Task to carry out: How many lines below contain the word "Zalo"? Reply solely with the number.

(Data extract begins)

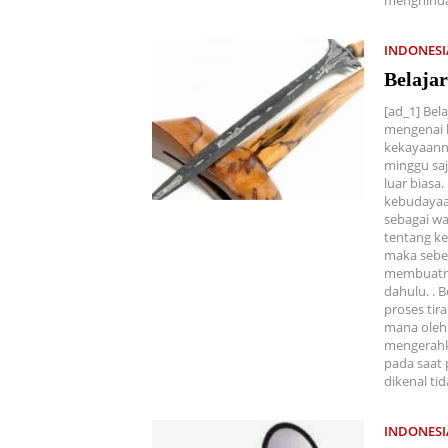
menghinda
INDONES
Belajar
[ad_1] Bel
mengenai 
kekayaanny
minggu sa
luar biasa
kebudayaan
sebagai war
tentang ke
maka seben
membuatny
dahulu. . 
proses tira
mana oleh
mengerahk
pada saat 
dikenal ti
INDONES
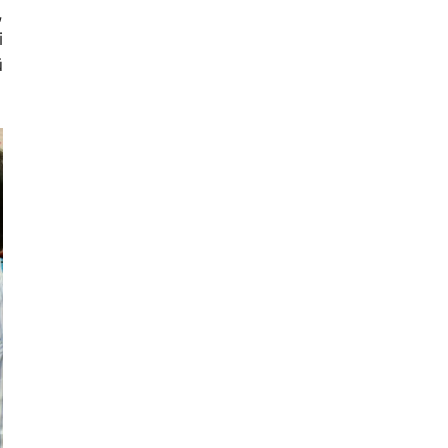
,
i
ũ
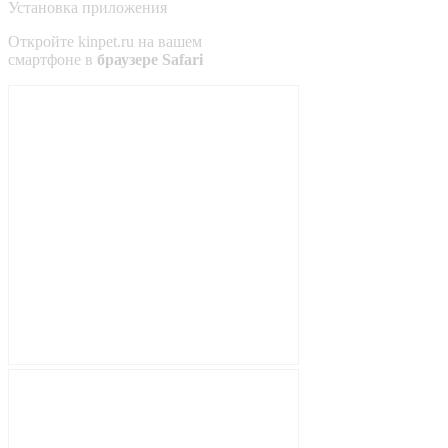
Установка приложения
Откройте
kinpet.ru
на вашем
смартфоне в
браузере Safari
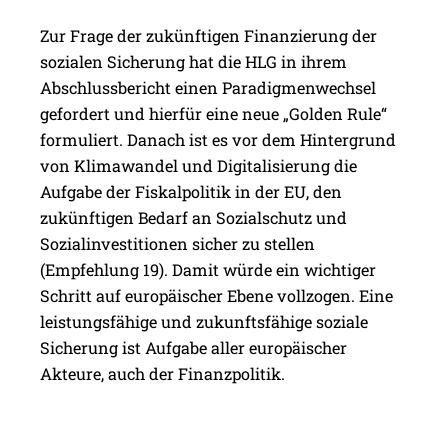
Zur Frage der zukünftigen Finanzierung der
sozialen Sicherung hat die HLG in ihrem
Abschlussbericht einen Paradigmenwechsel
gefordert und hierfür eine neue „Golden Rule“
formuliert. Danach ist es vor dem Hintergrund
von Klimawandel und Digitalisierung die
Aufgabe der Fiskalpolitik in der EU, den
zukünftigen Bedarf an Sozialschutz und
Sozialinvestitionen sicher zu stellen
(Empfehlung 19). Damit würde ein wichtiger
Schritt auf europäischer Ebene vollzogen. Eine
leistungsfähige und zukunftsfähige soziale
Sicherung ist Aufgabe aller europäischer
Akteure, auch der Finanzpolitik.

(Data extract ends)
(Data extract begins)

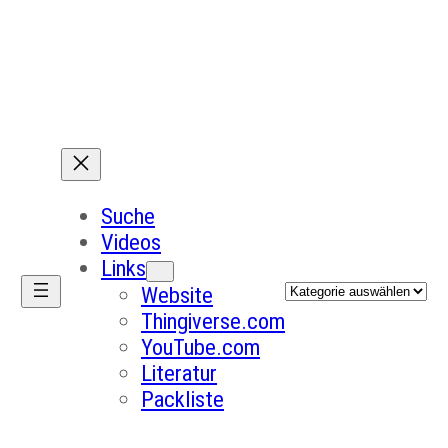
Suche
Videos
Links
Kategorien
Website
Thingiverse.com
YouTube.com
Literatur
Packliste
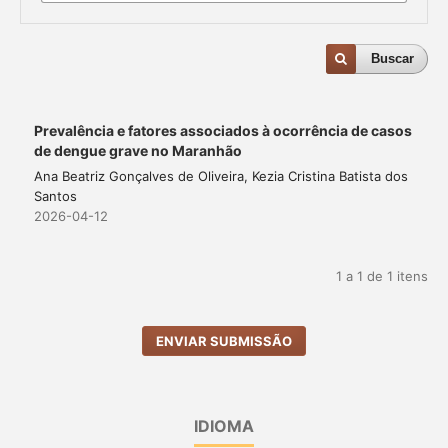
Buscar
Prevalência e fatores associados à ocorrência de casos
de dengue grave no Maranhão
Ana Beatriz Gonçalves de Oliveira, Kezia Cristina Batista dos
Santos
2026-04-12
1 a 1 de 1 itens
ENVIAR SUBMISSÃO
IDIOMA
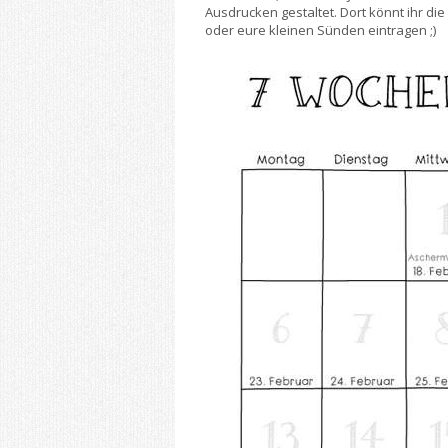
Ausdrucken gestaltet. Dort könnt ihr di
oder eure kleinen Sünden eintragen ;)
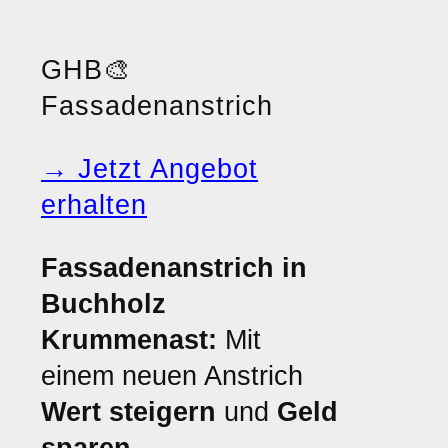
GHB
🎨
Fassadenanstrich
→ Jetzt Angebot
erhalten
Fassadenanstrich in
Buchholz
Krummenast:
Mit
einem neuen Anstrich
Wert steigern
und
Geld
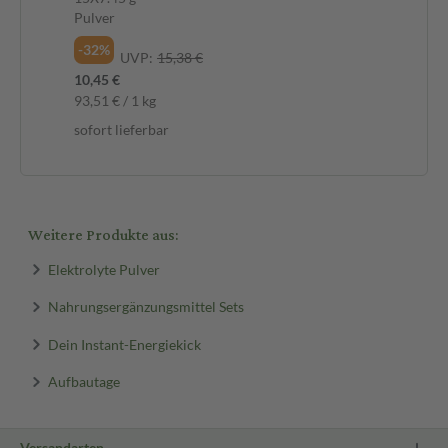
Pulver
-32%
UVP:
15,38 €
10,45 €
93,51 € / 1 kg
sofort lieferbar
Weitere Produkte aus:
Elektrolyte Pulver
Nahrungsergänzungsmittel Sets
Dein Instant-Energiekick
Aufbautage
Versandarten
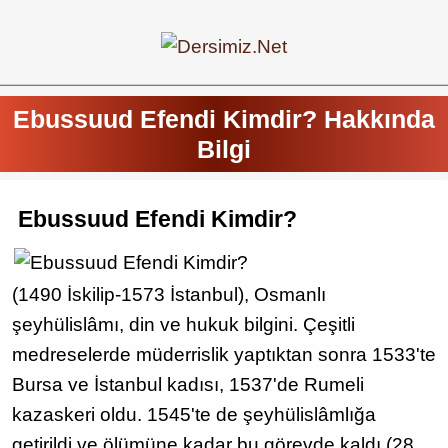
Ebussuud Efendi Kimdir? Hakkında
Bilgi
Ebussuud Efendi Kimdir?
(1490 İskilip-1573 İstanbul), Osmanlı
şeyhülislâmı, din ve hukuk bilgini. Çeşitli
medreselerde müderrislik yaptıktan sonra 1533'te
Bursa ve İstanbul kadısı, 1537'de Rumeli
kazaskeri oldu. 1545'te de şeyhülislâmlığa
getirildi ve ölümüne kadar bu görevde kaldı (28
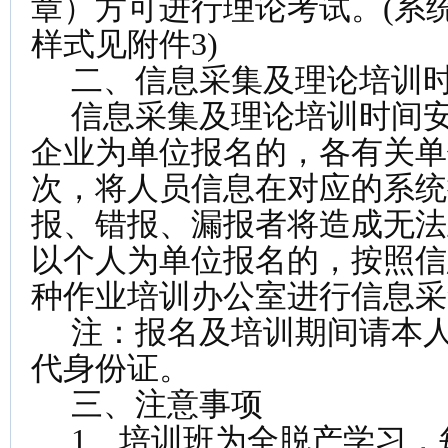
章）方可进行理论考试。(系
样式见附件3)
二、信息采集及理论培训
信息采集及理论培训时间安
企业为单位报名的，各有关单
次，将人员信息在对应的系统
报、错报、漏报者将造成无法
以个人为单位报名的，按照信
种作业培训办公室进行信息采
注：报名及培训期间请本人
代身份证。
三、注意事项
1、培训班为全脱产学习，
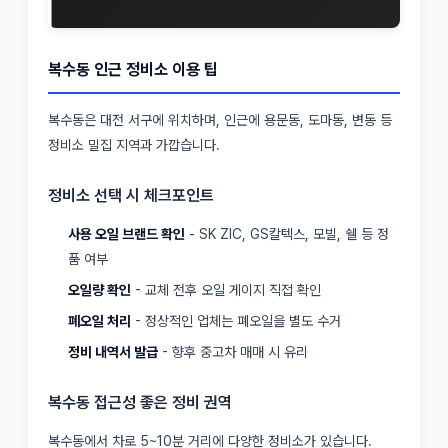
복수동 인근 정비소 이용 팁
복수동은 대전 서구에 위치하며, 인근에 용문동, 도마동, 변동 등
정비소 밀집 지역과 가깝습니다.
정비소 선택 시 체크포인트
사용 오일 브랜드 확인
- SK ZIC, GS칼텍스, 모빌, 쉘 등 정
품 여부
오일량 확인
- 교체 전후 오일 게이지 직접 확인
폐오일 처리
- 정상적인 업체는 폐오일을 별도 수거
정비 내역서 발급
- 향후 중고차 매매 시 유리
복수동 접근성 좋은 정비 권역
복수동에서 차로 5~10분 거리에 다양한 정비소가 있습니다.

(Data extract ends)
(Data extract begins)

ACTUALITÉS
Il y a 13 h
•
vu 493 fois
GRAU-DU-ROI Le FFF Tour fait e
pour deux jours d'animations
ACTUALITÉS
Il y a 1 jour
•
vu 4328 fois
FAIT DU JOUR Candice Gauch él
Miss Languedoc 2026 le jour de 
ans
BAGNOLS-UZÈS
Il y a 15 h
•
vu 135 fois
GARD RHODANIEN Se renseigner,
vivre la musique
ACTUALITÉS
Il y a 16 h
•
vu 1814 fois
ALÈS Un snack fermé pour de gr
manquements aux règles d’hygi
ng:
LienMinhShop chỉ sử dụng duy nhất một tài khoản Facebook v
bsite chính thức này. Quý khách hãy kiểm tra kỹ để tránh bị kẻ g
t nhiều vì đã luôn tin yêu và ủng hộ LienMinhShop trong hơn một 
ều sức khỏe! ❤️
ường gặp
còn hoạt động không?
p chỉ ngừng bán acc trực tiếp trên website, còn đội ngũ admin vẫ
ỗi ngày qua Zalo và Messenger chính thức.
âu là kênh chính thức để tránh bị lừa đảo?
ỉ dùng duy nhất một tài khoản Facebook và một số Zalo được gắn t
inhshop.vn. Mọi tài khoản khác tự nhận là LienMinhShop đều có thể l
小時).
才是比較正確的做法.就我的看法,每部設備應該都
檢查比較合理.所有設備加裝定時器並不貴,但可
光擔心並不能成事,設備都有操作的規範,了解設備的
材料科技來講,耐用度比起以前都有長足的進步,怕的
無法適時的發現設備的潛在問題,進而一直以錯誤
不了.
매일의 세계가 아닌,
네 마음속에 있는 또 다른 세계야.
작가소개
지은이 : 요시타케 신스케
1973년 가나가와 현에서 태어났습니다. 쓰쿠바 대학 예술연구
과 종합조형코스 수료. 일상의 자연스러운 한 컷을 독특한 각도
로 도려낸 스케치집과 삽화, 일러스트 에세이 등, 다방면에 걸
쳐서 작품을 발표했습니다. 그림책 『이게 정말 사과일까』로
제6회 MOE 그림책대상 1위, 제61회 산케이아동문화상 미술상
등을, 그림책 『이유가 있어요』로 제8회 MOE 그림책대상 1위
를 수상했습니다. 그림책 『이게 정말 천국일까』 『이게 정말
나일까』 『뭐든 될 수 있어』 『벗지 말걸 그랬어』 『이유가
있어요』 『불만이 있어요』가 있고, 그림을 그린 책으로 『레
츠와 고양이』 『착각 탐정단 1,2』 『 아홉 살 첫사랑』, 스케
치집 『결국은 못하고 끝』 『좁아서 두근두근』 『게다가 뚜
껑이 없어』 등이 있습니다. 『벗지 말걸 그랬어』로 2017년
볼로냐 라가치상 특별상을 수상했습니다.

(Data extract ends)

Result below: 2